Car si l’on ne peut parler d’ une guerre de religion au sens des conflits que l’Europe en a connus au XVIe et XVIIe siècles, comme le répètent les commentateurs qui défilent dans les médias ces jours, on ne peut faire abstraction du lien qui unit l’individu à la Divinité. L’islam, lui ne connaît pas de séparation entre religion et politique….

Lorsque que « chrétiens », même athées ou laïcisés, et musulmans parlent de ce rapport entre Etat et religion, ils ne parlent pas de la même chose… D’ailleurs, les régimes en place dans des pays de tradition musulmane qui ont voulu faire prévaloir l’élément laïque sur l’élément religieux ont en général basculé dans des dictaures.

Est-ce en soi une raison pour prétendre à une incompatibilité foncière entre les deux sytèmes ? Non, mais admettre cette réalité exige une réfexion un peu plus approfondie sur les moyens de combiner ces deux logiques dans un cadre qui échappe à nos perceptions habituelles.
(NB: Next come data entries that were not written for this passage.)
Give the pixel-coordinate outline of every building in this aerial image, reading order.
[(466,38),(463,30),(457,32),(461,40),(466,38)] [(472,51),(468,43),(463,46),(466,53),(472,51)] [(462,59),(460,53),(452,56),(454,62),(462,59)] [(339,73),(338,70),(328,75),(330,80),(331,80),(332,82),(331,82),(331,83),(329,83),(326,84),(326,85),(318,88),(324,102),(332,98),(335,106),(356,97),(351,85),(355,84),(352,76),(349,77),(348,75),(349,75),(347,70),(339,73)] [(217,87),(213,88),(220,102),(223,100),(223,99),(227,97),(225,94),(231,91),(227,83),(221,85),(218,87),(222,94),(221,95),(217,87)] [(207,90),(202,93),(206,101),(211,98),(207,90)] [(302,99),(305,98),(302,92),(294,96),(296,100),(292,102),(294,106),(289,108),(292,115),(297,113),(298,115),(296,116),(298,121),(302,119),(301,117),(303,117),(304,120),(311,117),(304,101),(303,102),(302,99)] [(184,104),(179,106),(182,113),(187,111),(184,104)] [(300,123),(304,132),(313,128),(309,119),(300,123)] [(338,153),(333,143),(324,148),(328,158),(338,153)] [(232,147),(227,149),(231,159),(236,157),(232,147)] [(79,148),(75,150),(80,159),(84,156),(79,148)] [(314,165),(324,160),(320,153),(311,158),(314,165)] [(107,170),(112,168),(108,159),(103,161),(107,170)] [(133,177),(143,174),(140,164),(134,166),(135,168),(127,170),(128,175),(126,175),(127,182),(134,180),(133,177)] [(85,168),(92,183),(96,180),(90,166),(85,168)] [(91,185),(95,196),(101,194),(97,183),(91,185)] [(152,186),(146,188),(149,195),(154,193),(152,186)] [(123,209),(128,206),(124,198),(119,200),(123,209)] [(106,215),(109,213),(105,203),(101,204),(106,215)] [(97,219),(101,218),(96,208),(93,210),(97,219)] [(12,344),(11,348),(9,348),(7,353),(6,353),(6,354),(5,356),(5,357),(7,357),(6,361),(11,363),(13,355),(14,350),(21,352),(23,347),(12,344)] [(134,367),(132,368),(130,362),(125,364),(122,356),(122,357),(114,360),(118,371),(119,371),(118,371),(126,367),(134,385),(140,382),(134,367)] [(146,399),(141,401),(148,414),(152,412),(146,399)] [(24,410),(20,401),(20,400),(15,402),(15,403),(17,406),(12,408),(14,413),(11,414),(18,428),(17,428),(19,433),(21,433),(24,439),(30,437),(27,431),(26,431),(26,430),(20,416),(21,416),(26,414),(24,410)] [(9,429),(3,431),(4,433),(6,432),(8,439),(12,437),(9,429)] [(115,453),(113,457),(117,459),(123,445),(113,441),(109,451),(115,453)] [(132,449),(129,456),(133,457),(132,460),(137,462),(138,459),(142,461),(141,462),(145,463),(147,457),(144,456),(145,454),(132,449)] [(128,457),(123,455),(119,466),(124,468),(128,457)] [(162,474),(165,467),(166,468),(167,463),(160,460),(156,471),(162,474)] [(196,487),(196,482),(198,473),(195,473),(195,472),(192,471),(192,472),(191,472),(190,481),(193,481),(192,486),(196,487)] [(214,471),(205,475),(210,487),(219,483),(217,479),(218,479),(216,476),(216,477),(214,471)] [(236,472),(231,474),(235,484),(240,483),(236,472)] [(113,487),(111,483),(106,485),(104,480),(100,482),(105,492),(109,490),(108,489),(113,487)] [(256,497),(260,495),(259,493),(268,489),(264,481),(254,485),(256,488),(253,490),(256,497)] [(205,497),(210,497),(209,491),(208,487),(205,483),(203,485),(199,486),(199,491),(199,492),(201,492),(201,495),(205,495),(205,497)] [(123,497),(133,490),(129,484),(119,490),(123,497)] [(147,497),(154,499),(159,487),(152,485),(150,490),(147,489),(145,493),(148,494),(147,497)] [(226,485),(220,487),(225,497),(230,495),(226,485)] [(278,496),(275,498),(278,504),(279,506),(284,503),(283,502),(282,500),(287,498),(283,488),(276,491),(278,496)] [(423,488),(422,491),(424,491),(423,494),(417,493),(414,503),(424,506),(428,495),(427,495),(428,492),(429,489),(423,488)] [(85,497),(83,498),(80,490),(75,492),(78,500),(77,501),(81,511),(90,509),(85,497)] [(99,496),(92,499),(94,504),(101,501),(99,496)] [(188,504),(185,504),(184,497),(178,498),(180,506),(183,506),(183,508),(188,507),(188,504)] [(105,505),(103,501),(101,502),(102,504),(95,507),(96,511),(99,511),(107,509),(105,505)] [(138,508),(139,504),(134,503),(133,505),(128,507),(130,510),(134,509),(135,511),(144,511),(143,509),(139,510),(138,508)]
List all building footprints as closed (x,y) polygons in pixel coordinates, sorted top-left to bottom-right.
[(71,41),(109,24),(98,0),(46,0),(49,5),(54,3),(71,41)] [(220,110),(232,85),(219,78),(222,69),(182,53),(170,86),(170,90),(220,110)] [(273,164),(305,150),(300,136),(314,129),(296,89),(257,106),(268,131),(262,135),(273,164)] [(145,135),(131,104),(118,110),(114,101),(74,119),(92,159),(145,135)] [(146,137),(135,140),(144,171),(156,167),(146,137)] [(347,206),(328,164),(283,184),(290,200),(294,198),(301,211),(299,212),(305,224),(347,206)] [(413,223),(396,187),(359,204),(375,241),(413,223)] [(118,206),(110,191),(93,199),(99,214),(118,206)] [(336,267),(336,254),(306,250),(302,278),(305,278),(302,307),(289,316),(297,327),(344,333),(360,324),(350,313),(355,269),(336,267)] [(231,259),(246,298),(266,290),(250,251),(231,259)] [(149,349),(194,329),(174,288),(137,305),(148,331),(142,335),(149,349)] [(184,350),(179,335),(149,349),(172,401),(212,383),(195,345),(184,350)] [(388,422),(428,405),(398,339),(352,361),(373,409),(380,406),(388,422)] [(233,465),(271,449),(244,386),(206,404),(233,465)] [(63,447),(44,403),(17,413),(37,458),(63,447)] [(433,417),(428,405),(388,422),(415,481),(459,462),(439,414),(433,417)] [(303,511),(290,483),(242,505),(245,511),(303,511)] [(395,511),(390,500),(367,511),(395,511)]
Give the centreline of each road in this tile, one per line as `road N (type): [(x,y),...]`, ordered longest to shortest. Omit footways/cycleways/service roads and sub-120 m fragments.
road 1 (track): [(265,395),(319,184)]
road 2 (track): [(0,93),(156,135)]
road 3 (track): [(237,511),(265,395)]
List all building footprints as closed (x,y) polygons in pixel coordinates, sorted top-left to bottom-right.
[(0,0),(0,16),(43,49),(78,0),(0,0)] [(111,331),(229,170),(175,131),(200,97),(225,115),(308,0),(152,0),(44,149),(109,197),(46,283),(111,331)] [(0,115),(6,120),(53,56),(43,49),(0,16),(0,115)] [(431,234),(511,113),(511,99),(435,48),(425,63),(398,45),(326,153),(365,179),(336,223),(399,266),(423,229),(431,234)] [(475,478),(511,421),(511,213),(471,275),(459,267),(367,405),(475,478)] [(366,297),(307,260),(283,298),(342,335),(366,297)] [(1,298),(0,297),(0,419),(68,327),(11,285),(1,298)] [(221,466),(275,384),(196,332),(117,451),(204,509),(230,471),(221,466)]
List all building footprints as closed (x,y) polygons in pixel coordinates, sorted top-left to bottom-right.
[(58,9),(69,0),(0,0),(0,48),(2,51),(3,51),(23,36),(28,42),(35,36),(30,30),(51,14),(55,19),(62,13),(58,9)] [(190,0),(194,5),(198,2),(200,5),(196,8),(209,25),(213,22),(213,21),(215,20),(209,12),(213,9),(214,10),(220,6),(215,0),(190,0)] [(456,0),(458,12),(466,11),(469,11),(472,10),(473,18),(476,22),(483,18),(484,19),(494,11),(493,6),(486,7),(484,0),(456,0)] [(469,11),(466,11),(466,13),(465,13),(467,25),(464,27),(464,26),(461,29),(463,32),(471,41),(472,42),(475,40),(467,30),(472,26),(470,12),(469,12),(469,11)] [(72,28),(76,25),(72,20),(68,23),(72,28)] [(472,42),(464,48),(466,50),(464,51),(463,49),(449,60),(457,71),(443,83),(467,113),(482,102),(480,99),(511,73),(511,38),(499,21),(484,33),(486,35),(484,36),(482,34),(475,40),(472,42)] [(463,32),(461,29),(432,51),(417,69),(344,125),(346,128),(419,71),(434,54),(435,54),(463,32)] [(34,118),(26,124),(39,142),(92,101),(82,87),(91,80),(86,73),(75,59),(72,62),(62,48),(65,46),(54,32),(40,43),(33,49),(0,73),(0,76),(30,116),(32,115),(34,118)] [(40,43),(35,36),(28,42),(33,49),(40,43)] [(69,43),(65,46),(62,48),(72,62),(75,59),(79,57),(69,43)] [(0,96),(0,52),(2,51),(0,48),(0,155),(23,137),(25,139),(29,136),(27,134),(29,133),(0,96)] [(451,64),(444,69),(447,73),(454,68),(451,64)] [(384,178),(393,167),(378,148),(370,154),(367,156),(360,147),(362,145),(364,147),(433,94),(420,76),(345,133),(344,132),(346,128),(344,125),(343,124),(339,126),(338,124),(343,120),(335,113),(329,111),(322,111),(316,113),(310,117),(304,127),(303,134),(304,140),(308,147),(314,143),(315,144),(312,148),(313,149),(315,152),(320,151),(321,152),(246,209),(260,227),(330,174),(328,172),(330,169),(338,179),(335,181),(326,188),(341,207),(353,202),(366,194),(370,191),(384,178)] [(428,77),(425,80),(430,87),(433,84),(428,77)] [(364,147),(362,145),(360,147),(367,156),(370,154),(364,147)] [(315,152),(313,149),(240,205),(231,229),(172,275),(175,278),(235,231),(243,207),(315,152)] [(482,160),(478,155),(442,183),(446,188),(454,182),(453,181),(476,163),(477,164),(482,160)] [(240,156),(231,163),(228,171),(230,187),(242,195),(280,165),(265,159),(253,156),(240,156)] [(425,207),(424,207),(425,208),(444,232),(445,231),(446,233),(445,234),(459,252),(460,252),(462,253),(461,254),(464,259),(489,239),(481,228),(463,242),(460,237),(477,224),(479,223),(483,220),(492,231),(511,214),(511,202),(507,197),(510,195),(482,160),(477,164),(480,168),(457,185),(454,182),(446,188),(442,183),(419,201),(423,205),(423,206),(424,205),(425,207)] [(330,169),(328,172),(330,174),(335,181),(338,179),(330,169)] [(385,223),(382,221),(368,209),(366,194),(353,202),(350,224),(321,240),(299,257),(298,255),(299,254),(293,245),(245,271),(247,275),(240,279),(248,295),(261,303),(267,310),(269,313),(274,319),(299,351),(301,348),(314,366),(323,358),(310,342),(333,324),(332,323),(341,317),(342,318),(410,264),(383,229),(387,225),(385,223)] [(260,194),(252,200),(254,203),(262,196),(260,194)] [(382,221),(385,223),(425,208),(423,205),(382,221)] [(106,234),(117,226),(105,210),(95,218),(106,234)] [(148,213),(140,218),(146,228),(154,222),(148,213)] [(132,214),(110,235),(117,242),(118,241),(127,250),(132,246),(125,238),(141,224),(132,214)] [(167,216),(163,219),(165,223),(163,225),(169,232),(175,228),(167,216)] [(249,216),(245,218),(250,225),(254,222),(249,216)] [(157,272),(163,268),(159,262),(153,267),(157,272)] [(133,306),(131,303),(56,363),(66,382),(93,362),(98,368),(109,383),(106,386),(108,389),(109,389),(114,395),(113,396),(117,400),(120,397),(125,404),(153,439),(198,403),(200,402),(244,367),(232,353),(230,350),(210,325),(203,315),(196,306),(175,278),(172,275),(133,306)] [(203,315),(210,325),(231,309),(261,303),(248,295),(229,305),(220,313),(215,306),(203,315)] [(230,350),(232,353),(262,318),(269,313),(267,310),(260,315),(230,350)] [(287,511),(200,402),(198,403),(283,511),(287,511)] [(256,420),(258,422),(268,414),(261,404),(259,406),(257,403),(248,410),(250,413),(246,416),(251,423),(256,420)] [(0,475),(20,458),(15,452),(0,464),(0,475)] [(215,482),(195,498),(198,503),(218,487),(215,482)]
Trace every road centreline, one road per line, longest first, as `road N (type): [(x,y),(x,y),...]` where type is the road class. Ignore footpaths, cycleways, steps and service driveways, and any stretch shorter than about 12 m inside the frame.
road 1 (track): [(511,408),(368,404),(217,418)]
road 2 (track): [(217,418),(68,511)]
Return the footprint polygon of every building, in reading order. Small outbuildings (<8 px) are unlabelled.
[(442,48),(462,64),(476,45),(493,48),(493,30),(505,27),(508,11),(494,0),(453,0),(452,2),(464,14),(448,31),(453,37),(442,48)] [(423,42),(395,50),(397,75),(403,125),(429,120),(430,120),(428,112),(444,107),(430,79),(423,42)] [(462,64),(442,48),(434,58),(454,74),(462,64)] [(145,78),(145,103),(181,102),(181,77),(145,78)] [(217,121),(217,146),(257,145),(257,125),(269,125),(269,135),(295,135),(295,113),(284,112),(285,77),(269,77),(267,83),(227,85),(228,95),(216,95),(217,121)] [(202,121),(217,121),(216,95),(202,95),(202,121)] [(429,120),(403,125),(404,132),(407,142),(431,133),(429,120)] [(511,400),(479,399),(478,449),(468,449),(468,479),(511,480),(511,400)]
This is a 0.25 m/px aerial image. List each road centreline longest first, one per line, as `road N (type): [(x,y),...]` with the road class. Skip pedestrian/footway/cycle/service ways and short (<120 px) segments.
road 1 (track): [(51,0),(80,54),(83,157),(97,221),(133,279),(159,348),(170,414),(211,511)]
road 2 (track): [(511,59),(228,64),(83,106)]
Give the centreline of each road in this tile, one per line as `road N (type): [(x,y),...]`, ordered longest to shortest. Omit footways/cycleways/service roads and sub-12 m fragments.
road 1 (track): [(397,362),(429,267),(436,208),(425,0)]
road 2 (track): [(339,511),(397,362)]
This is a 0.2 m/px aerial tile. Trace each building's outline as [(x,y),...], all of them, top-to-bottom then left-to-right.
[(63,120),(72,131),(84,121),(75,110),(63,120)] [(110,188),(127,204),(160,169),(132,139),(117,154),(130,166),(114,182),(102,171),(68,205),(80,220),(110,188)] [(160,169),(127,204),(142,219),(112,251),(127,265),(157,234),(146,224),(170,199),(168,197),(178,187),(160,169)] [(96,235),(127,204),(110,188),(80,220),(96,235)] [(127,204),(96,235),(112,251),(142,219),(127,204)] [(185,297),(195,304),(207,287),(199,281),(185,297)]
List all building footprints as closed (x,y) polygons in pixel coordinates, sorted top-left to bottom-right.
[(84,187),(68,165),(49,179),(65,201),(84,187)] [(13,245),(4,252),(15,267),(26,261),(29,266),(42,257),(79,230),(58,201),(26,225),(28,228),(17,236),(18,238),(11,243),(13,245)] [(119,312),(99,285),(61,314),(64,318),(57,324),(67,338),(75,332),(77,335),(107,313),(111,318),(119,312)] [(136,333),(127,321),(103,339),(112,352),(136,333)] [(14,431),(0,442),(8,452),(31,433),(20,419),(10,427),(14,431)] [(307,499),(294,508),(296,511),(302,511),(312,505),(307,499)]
L’islam est assurément interpellé en premier. Il possède cependant un grand nombre d’intellectuels qui essaient de penser différement cette relation entre le religieux et le politique, de montrer que ces deux sphères peuvent ne pas se confondre ou, à tout le moins, emprunter des voies parallèles.

Il existe sans doute des pistes à explorer, à même de suggérer coment les musulmans pourraient vivre officiellement leur foi dans un univers occidental, parvenu à une stricte séparation entre l’Eglise et l’Etat, après de longs et parfois cruels débats. Ce que des millions de musulmans font  d’ailleurs au quotidien, de leur porpre chef, sans ordre supérieur…

Mais ce travail mené par ces intellectuels musulmans est voué à l’échec si l’Occident ne médite pas lui aussi sur ses propres valeurs, formulées juridiquement dans ses diverses « déclarations des droits de l’homme ». Ses principes sont certes valables également pour ses ennemis, mais jusqu’où ? Eternel dilemme qui déchire les démocraties occidentales depuis la Révolution française…

Mais comment repenser nos Droits de l’homme sans les décérébrer ? Le rejet obtus de l’islam n’est pas plus acceptable qu’une initiative comme celle de l’UDC affirmant la primauté du droit national, une initiative tournée autant vers l’Union européenne que vers la Cour européene des droits de l’homme. En revanche, les droits de l’homme « dogmatisés », quand il sont érigés au rang d’une morale de substitution dans nos sociétés sécularisées, ne seront guère utiles s’ils ne placent pas des limites aux abus dont ils sont l’objet par ceux qui les méprisent.

Ces droits de l’homme reposent sur un socle culturel, né sur le continent européen : refuser cette réalité signifie les vider de leur sens et donc admettre qu’ils sont remplaçables par d’autres valeurs, peut-être hostiles à la démocratie. Ils attisent un relativisme qui attise les discours les plus vindicatifs en Occident et désarçonnent  les populations.

Il existe sans aucun doute un espace de réflexion pour les réformateurs de l’islam et et les partisans de Droits de l’homme reconnus dans un universalisme qui ne serait pas absolu. Il faut l’envahir avant qu’il ne soit définitivement trop tard.

Olivier Meuwly

Docteur en droit et ès lettres, Olivier Meuwly est auteur de plusieurs ouvrages portant sur l'histoire suisse, l'histoire des partis politiques et l'histoire des idées. Auteur notamment d'une biographie du Conseiller fédéral Louis Ruchonnet (1824-1893) et de l'ouvrage: «La droite et la gauche: Hier, aujourd'hui, demain». Essai historique sur une nécessité structurante (2016). Son dernier livre: "Une histoire de la démocratie directe en Suisse" (2018).